Une "explosion" qui dure et avec laquelle la municipalité a appris à composer au fil des ans. "Un certain fatalisme a fini par gagner : ici un bâtiment décrépit, là pas de peintures, la porte ferme mal, la clef ne marche pas... Regardez les commissions de sécurité incendie : au sein du CeM, on s'est aperçu qu'un tiers des écoles ne répondaient pas aux normes."

"Les Marseillais ne font pas l'aumône"

Benoit Payan le reconnaissait lui-même en février dernier : "Les écoles à Marseille qui sont dans un état catastrophique." Désireux de rompre avec l'héritage Gaudin, le nouvel homme fort a lancé une commission d'enquête pour "faire la lumière sur ce qui s'est passé pendant 25 ans". L'édile a d'ores et déjà promis un plan pluriannuel d'embauches pour le personnel - "Il en manque partout" - et a signé un protocole d'accord avec des syndicats pour une continuité du service public. Reste à trouver les finances pour révolutionner les écoles de la cité phocéenne.

Surtout que la douloureuse mérite bien son nom : la municipalité chiffre à un milliard d'euros le budget nécessaire pour la ville, et anticipe des travaux s'étalant sur deux mandats. Pour arriver à ses fins, Benoit Payan a déjeuné ce mercredi avec Emmanuel Macron, espérant convaincre le président de contribuer aux factures. 
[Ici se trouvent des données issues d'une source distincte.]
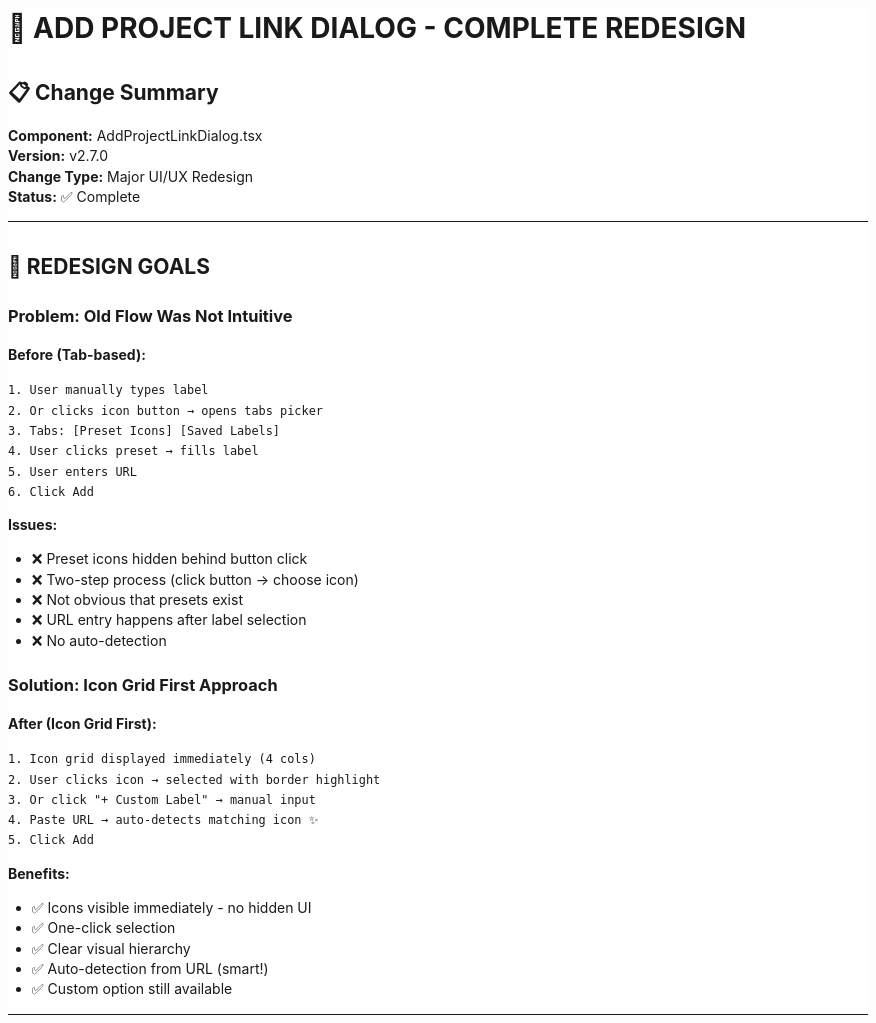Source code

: # 🔗 ADD PROJECT LINK DIALOG - COMPLETE REDESIGN

## 📋 Change Summary
**Component:** AddProjectLinkDialog.tsx  
**Version:** v2.7.0  
**Change Type:** Major UI/UX Redesign  
**Status:** ✅ Complete

---

## 🎯 REDESIGN GOALS

### **Problem: Old Flow Was Not Intuitive**

**Before (Tab-based):**
```
1. User manually types label
2. Or clicks icon button → opens tabs picker
3. Tabs: [Preset Icons] [Saved Labels]
4. User clicks preset → fills label
5. User enters URL
6. Click Add
```

**Issues:**
- ❌ Preset icons hidden behind button click
- ❌ Two-step process (click button → choose icon)
- ❌ Not obvious that presets exist
- ❌ URL entry happens after label selection
- ❌ No auto-detection

### **Solution: Icon Grid First Approach**

**After (Icon Grid First):**
```
1. Icon grid displayed immediately (4 cols)
2. User clicks icon → selected with border highlight
3. Or click "+ Custom Label" → manual input
4. Paste URL → auto-detects matching icon ✨
5. Click Add
```

**Benefits:**
- ✅ Icons visible immediately - no hidden UI
- ✅ One-click selection
- ✅ Clear visual hierarchy
- ✅ Auto-detection from URL (smart!)
- ✅ Custom option still available

---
Une contribution sans laquelle la deuxième ville de France ne se redressera pas, affirme le maire : "Je ne veux pas de chèque, les Marseillais ne font pas l’aumône", a-t-il martelé ce mercredi sur RTL. "Simplement les Marseillais ne sont pas moins français que les autres, les Marseillais ont besoin comme les autres de la solidarité nationale, (...) on attend de la justice sociale et fiscale."